___ Text for analysis
Union staffers have been working with the locked-out Machinists to help them find temporary jobs to carry them through the labor dispute.
The union continues to file Unfair Labor Practice complaints with the National Labor Relations Board, which is investigating whether Triumph management has broken federal law.
The union alleges that Triumph broke the law by:
- Attempting to intimidate and coerce workers during negotiations;
- Dealing with workers directly, instead of through their union representatives;
- Failing to provide information the union representatives need to bargain and have a right to see under the law.
“We believe the NLRB will find merit in our charges and will go ahead with legal proceedings against Triumph,” Holden said.
District 751 has created a text-to-donate site that will allow union members and people in the community to support Machinists Union members who have been locked out at Triumph.
To donate, simply text “STRIKE” to 91999, or click on this link to go to a web site. All contributions will be used to support locked-out workers and their families.
______
___ Raw data
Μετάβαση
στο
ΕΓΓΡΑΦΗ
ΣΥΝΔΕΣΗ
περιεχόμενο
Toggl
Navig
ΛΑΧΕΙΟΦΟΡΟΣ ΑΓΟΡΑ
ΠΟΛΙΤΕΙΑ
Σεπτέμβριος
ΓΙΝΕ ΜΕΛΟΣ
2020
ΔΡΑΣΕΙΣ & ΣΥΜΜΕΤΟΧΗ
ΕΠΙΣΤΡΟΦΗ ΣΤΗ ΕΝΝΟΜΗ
______
> [Required action 1]
In the text on the Machinists' lockout at Triumph, which federal body is investigating whether Triumph management has broken federal law?
> [Required action 2]
Carry on the text about the Machinists' lockout at Triumph, picking up after its final sentence.

> [Your response 1]
The National Labor Relations Board

> [Your response 2]
“Our members at Triumph are fighting for fair wages, retirement security and reasonably priced health care coverage, and to maintain jobs here in Spokane, rather than see them move to Mexico,” Holden said. “Our fight in Spokane is really a fight on behalf of working families and communities everywhere, who have suffered from decades of corporate greed.
“The front line of this battle runs through Spokane,” he concluded. “Please help us win the fight for America’s Middle Class by texting ‘STRIKE’ to 91999. Together, We Will Triumph.”
Originally formed in 1935 by hourly workers at the Boeing Co., District Lodge 751 of the International Association of Machinists & Aerospace Workers now represents some 33,000 working men and women at 53 employers across Washington and California. In Eastern Washington, they are represented by a network of local lodges that includes Machinists Union Local Lodge 86 in Spokane, Machinists Union Local Lodge 1123 in Coulee City and Machinists Union Local Lodge 1951 in Richland.